Work instructions ->
Pick out every line in the material below that contains the string "มครองข", and copy each of those lines in full. Matching is case-sensitive.

- Opening Delimiter -

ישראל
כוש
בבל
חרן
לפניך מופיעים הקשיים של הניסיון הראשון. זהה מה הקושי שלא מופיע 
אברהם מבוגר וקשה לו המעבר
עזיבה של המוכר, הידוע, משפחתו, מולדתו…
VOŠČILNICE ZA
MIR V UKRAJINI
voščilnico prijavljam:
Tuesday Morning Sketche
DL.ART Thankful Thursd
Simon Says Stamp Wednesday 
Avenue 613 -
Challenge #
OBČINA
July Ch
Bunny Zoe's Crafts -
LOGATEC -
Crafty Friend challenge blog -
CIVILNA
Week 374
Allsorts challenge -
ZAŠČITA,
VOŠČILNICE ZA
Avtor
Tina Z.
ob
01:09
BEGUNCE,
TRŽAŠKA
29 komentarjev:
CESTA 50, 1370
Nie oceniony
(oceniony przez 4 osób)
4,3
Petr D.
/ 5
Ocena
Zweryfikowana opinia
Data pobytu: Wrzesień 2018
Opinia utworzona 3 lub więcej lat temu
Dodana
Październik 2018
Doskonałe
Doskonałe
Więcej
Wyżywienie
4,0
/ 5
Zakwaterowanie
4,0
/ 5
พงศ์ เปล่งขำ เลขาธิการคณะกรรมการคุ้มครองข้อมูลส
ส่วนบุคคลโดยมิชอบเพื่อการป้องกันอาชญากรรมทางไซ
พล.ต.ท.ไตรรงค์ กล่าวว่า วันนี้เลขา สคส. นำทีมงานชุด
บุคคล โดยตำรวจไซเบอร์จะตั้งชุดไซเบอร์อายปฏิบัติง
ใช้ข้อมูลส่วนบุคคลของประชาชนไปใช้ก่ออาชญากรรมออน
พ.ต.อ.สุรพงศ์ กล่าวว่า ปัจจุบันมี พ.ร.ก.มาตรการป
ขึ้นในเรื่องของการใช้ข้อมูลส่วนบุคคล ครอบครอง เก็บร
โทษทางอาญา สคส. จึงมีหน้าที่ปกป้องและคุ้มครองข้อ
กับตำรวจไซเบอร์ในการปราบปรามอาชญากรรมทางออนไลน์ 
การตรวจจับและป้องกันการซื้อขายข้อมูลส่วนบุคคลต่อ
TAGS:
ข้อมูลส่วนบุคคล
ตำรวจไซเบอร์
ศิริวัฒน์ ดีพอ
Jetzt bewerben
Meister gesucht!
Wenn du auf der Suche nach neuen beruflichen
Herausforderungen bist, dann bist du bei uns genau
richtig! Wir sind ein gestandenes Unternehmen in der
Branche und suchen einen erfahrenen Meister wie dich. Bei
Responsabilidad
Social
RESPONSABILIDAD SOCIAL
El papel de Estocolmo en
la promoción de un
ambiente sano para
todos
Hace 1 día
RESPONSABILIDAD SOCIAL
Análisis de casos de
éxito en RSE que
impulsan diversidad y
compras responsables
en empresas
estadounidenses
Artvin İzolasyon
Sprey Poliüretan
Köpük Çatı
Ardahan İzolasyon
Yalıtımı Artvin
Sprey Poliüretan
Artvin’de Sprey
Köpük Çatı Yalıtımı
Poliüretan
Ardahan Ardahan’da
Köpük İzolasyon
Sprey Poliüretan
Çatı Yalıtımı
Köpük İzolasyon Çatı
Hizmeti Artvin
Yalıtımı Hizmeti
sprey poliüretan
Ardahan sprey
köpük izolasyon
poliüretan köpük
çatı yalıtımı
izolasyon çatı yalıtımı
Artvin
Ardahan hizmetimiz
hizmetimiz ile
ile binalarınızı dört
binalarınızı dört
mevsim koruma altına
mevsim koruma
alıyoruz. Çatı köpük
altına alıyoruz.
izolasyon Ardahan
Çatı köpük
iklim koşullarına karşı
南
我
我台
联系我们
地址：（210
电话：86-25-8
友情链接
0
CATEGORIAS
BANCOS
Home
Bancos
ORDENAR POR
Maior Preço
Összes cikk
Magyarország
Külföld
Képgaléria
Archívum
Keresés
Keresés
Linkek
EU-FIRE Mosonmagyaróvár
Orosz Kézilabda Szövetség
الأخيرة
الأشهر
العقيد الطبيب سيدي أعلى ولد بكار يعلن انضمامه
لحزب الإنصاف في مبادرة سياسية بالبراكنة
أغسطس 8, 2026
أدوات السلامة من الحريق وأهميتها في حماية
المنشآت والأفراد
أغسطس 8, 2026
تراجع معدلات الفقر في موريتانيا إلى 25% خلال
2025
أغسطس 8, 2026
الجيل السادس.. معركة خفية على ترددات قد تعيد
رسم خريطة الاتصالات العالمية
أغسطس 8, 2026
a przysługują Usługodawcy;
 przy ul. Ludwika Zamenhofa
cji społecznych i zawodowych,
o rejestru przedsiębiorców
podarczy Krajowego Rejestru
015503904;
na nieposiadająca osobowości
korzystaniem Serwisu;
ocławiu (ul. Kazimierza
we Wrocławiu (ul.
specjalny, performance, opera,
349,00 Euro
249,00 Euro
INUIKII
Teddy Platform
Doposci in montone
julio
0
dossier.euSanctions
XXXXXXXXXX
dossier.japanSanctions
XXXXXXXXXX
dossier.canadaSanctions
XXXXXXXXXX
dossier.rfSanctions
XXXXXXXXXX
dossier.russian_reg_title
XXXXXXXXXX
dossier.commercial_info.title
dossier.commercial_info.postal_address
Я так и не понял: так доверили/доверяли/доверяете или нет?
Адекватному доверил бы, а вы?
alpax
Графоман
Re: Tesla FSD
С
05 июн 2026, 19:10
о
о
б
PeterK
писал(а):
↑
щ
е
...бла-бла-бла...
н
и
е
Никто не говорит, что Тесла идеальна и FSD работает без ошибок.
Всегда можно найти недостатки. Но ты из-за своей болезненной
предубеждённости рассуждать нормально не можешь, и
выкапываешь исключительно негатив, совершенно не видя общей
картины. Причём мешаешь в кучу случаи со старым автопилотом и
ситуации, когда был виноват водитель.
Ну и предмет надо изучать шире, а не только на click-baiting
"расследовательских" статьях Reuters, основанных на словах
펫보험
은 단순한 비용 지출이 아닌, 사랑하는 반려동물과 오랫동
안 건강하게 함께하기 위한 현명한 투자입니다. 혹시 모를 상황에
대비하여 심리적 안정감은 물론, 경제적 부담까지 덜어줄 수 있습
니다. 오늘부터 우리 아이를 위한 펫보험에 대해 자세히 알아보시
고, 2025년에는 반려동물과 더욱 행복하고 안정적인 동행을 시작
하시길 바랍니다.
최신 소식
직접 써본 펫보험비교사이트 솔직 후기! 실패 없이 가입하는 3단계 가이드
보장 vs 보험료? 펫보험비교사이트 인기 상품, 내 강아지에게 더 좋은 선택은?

- Closing Delimiter -

Result for this exercise ->
พงศ์ เปล่งขำ เลขาธิการคณะกรรมการคุ้มครองข้อมูลส
โทษทางอาญา สคส. จึงมีหน้าที่ปกป้องและคุ้มครองข้อ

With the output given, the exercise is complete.